Ariel: When writing Natasha I could let my feelings, attractions, repulsions, and curiosity guide me. She’s determined and vivacious, and I felt a real connection to her. Jeffrey (who is her mentor and love interest) was harder. He’s more secretive with his feelings. Though now, with the book finished, I feel extremely close to him.
TQ: Without giving anything away, what is/are your favorite scene(s) in The Office of Mercy?

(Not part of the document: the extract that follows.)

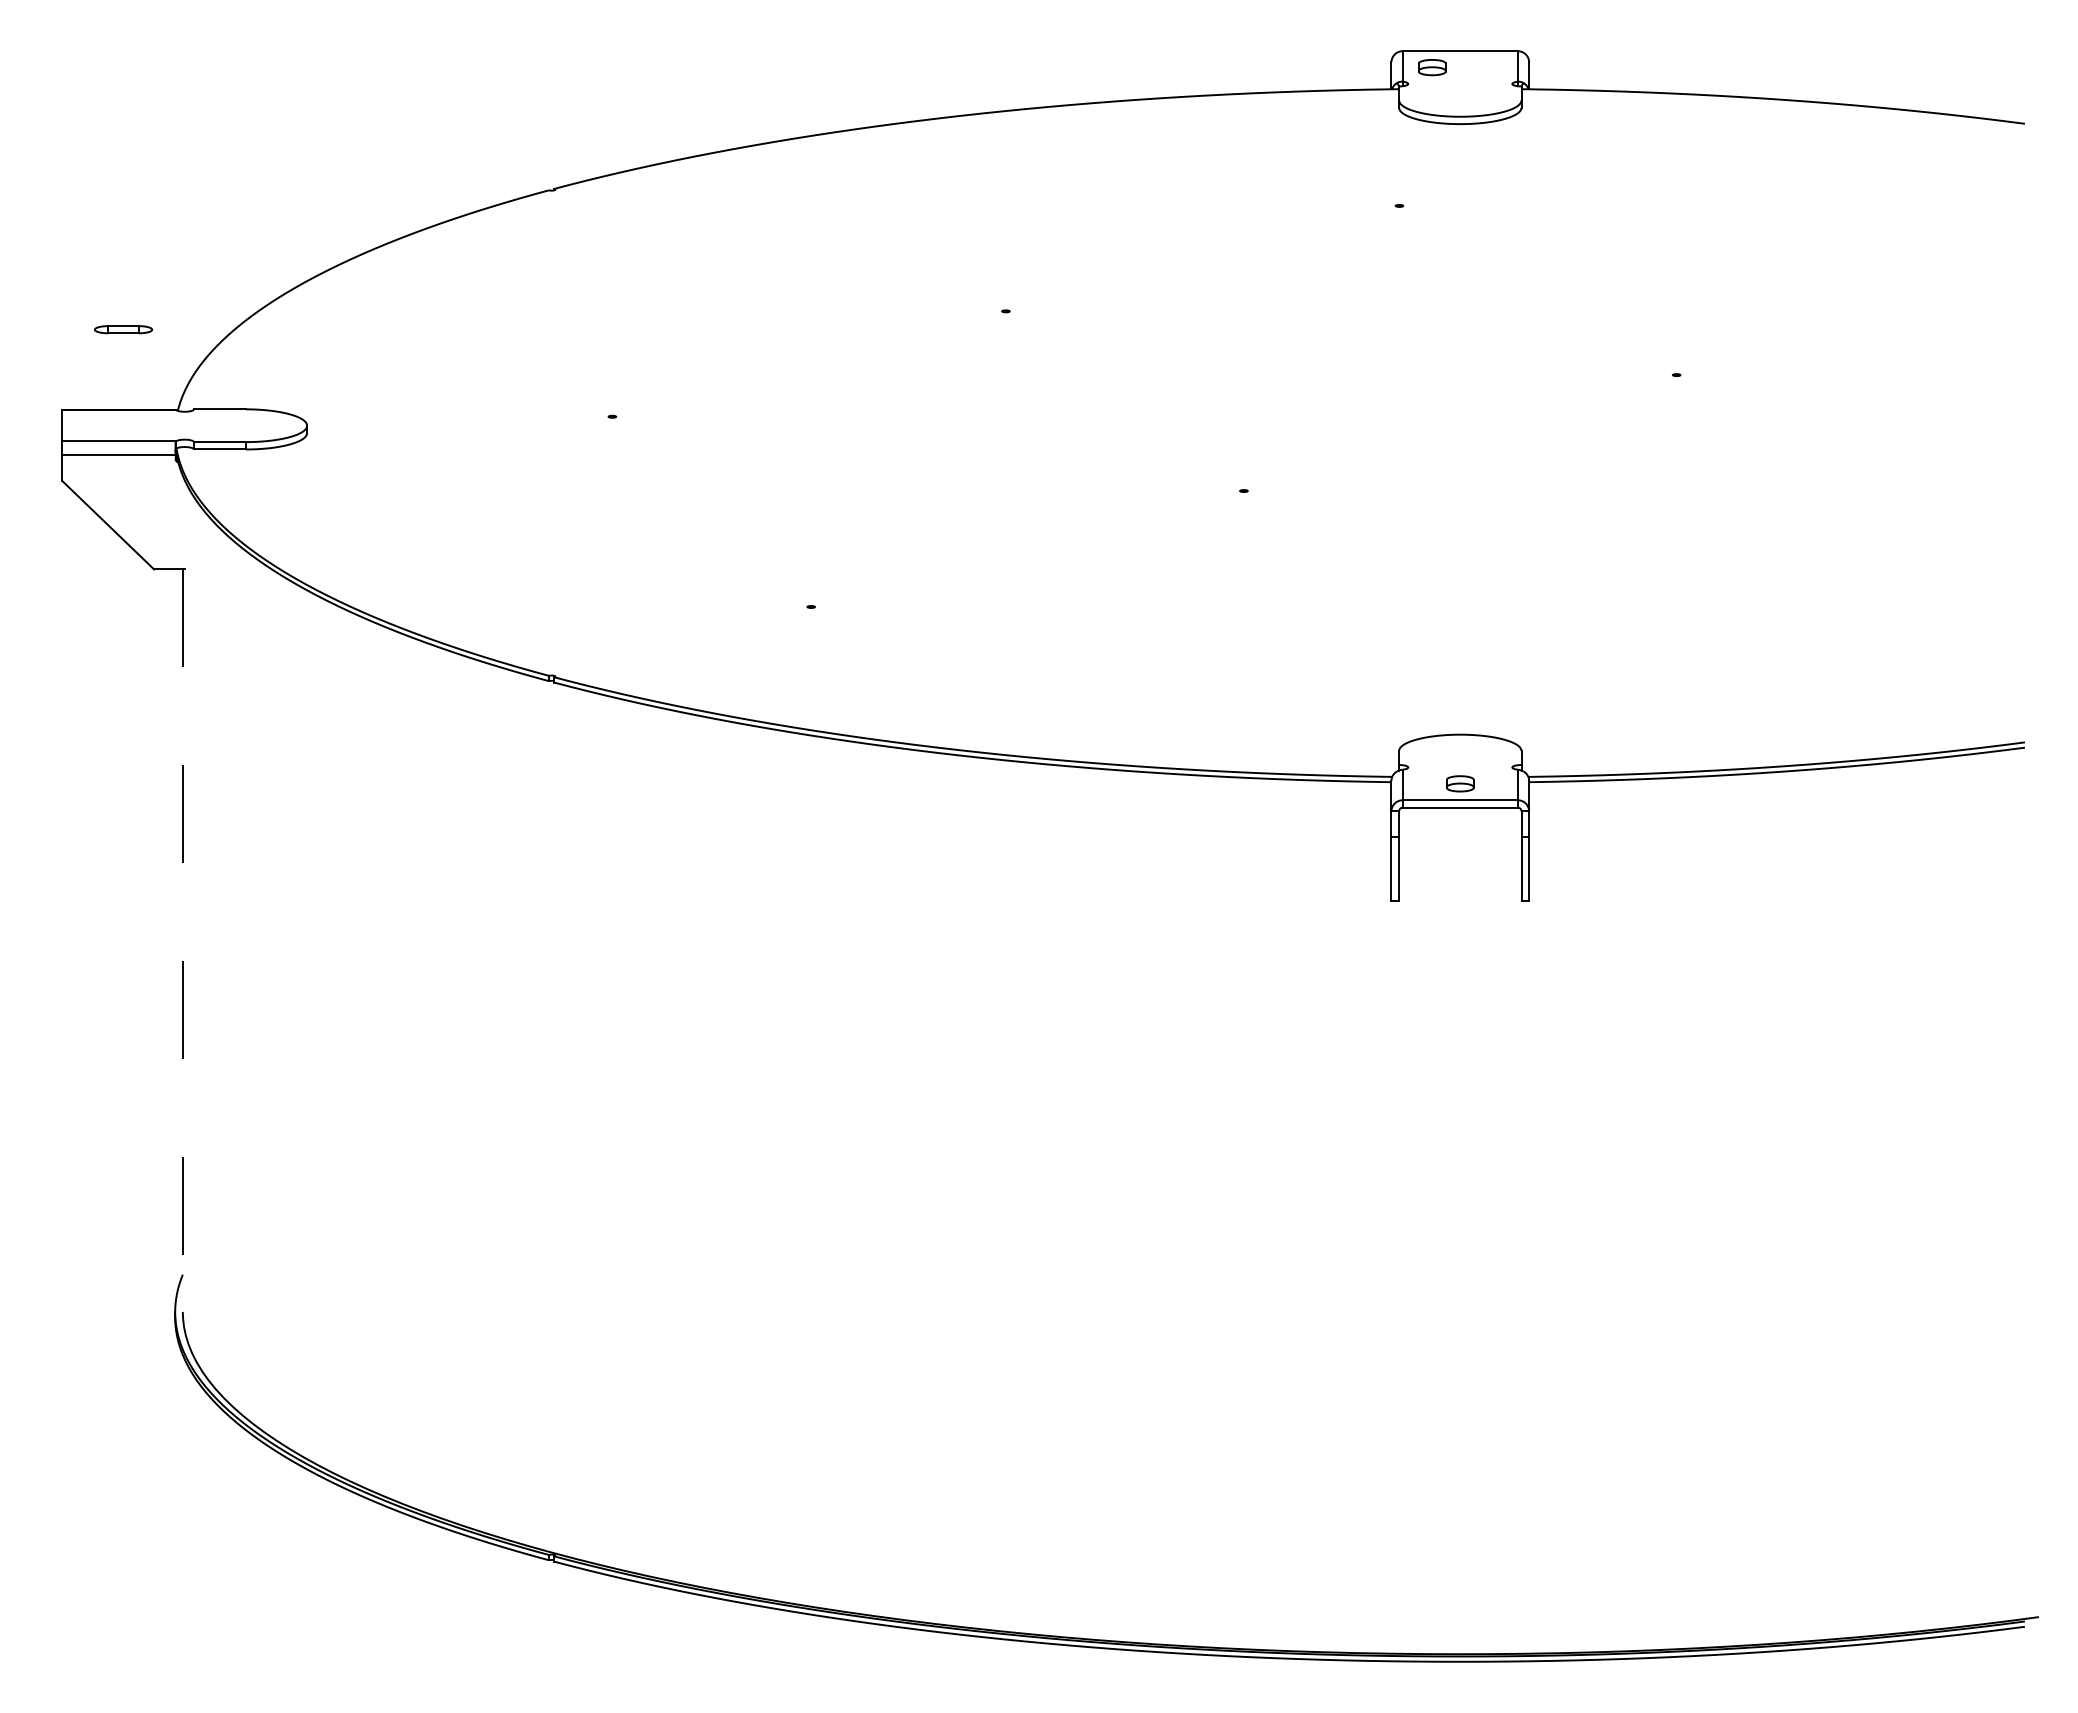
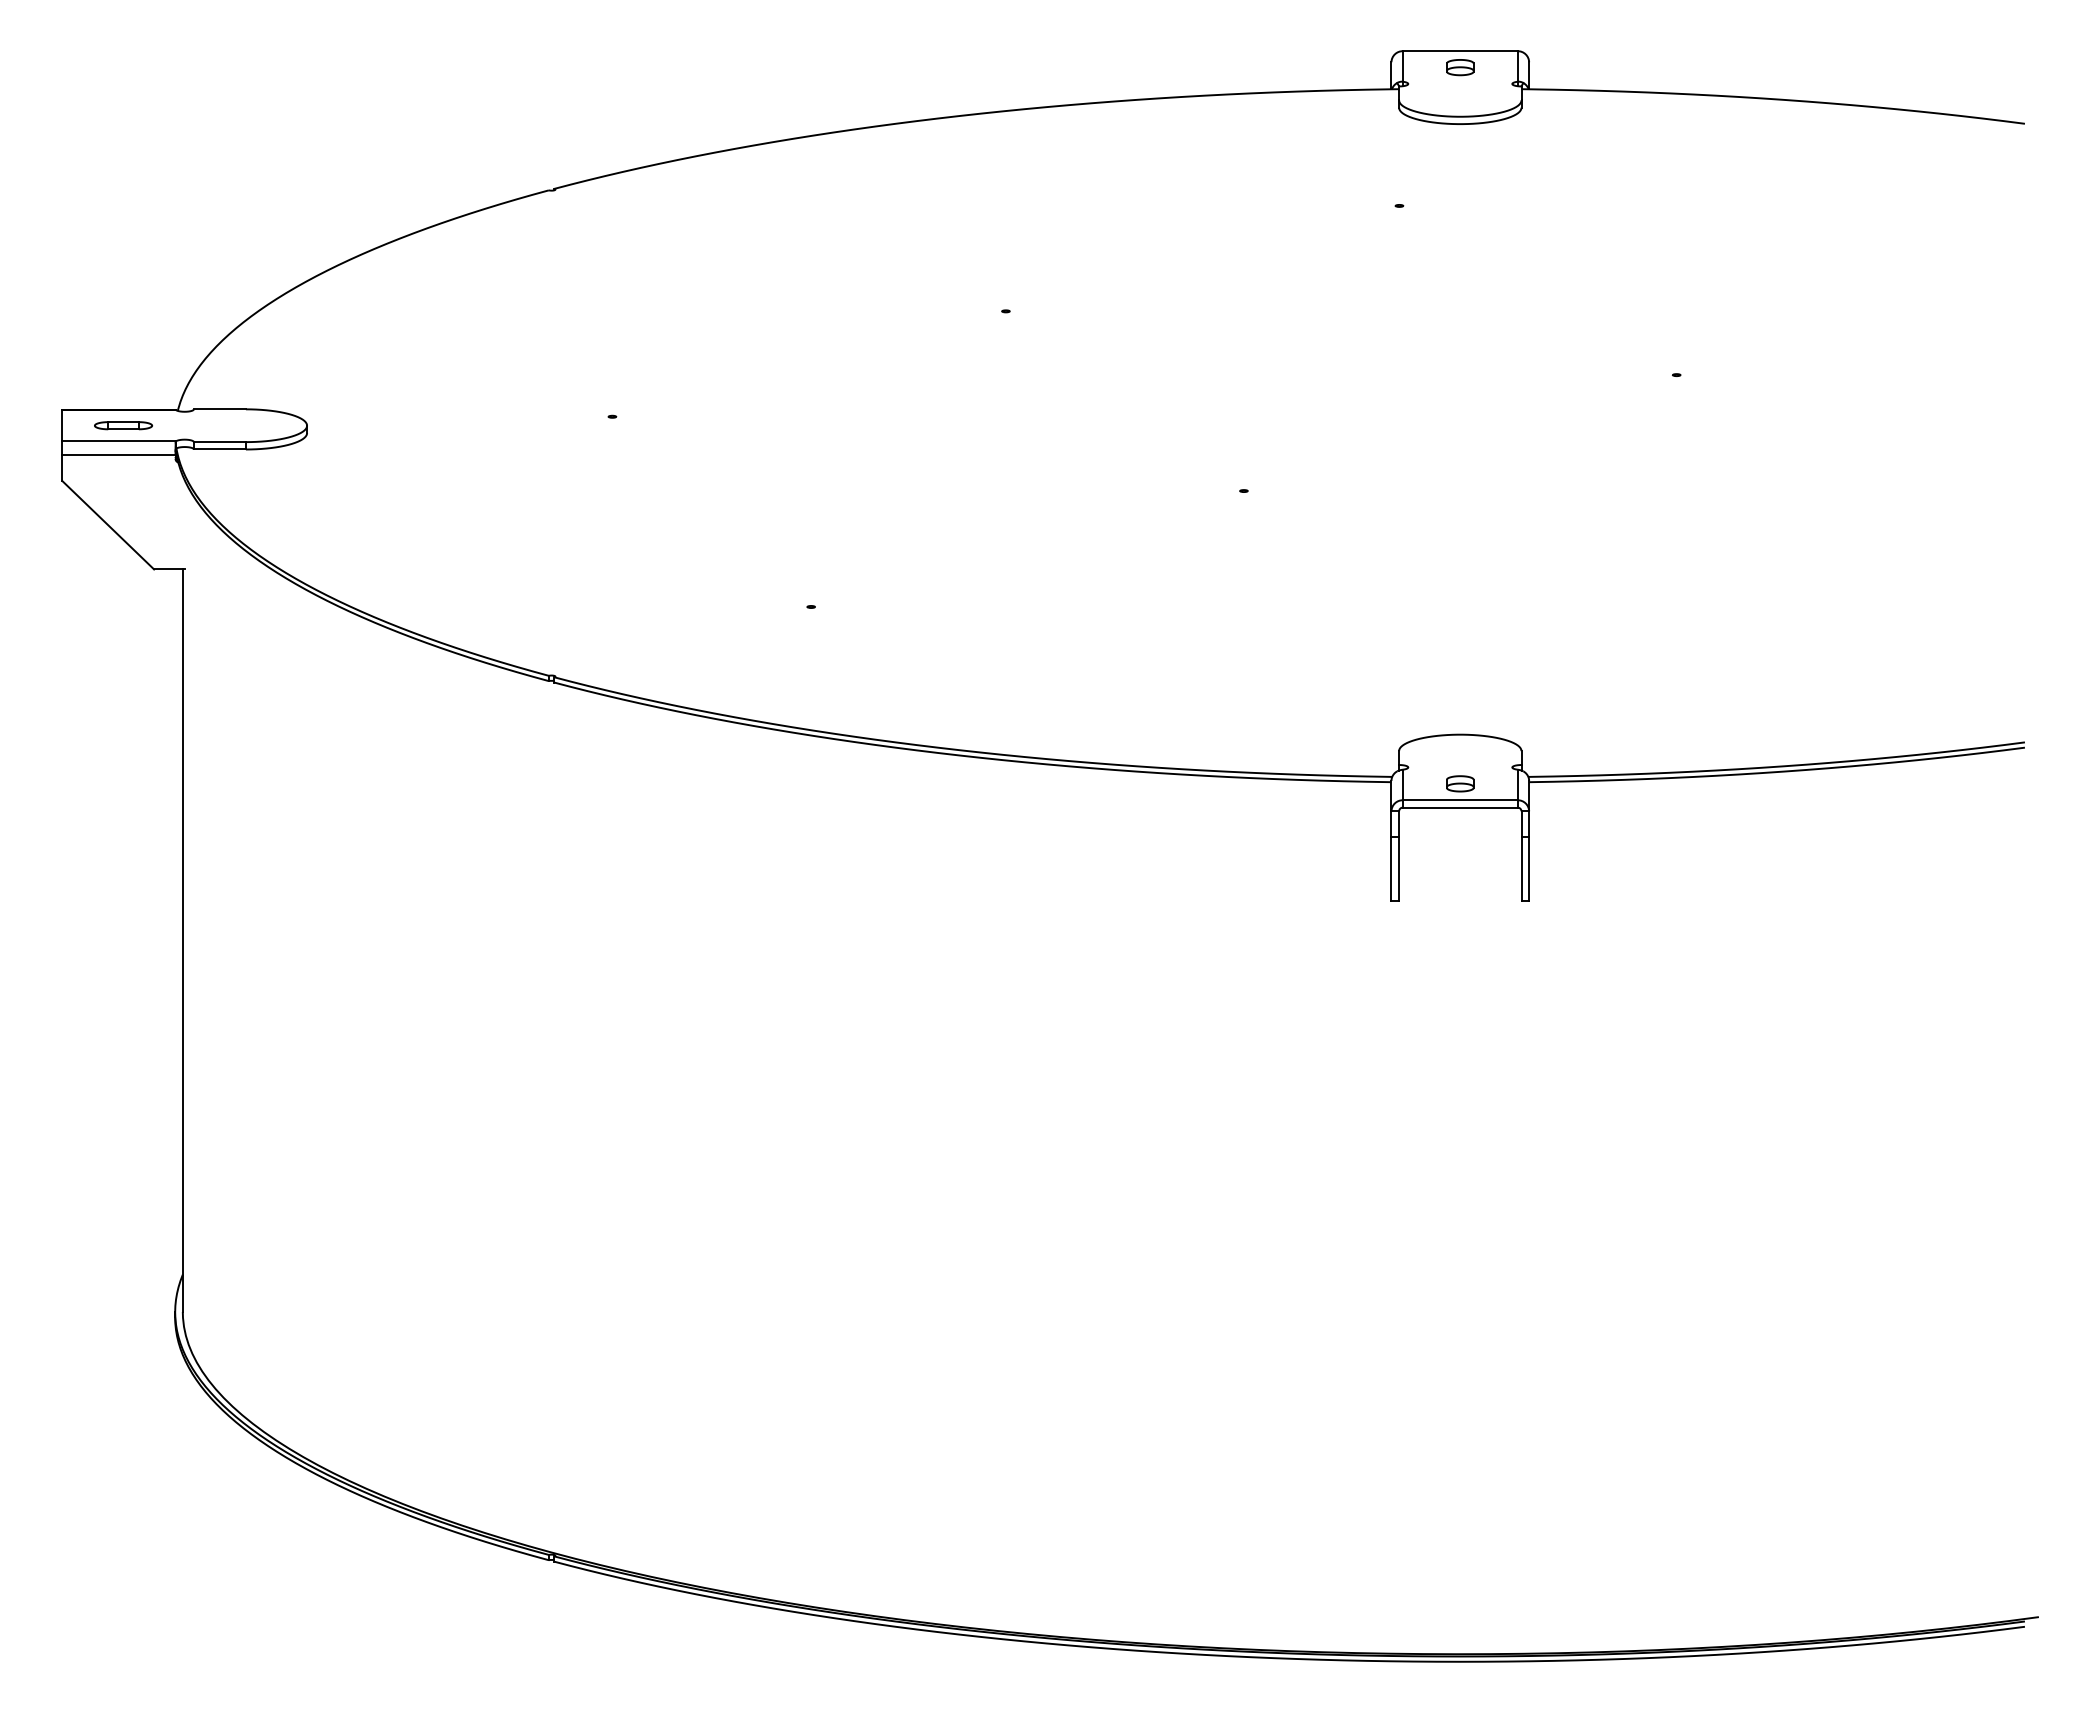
part at (1432, 67) position: (1432, 67) -> (1460, 67)
part at (123, 329) position: (123, 329) -> (123, 425)
line at (182, 941): dashed -> solid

Ariel: It’s Natasha’s job to track and eventually kill people who live outside the settlement. At one point, everyone’s celebrating one of these mercy killings, or “sweeps,”—there’s even a nice dinner and music—but Natasha finds herself strangely unable to engage in the fun. It’s the moment Natasha realizes that she’s being pulled in two directions: between her loyalty to the settlement’s cause and her grief over the death of innocent people.
TQ: What's next?
Ariel: I’m writing a prequel to The Office of Mercy, the story of the young, spirited iconoclasts who created the Storm. It’s been exciting and a little scary too, because I know the book has to end with an act that’s so huge and devastating.
TQ: Thank you for joining us at The Qwillery.
Ariel: Thank you for having me!
About The Office of Mercy
The Office of Mercy
Viking Adult, February 21, 2013
Hardcover and eBook, 320 pages
A thrilling debut of a postapocalyptic world for fans of The Hunger Games
Weaving philosophy and science together into a riveting, dystopian story of love and adventure, The Office of Mercy illuminates an all-too-real future imagined by a phenomenal new voice in fiction.
Twenty-four-year-old Natasha Wiley lives in America-Five—a high-tech, underground, utopian settlement where hunger and money do not exist, everyone has a job, and all basic needs are met. But when her mentor and colleague, Jeffrey, selects her to join a special team to venture Outside for the first time, Natasha’s allegiances to home, society, and above all to Jeffrey are tested. She is forced to make a choice that may put the people she loves most in grave danger and change the world as she knows it.
The Office of Mercy is speculative fiction at its best with a deeply imagined, lush world, high-stakes adventure, and romance that will thrill fans of Suzanne Collins, Margaret Atwood, Justin Cronin, and Kazuo Ishiguro.
About Ariel
Ariel Djanikian is a Philly native who's also lived in Ann Arbor, MI, Madison, WI, and Irvine, CA. Her newly adopted city is Chapel Hill, NC, where she lives with her husband and daughter. Her writing can be found in The L Magazine and The Paris Review Daily. The Office of Mercy is her first novel.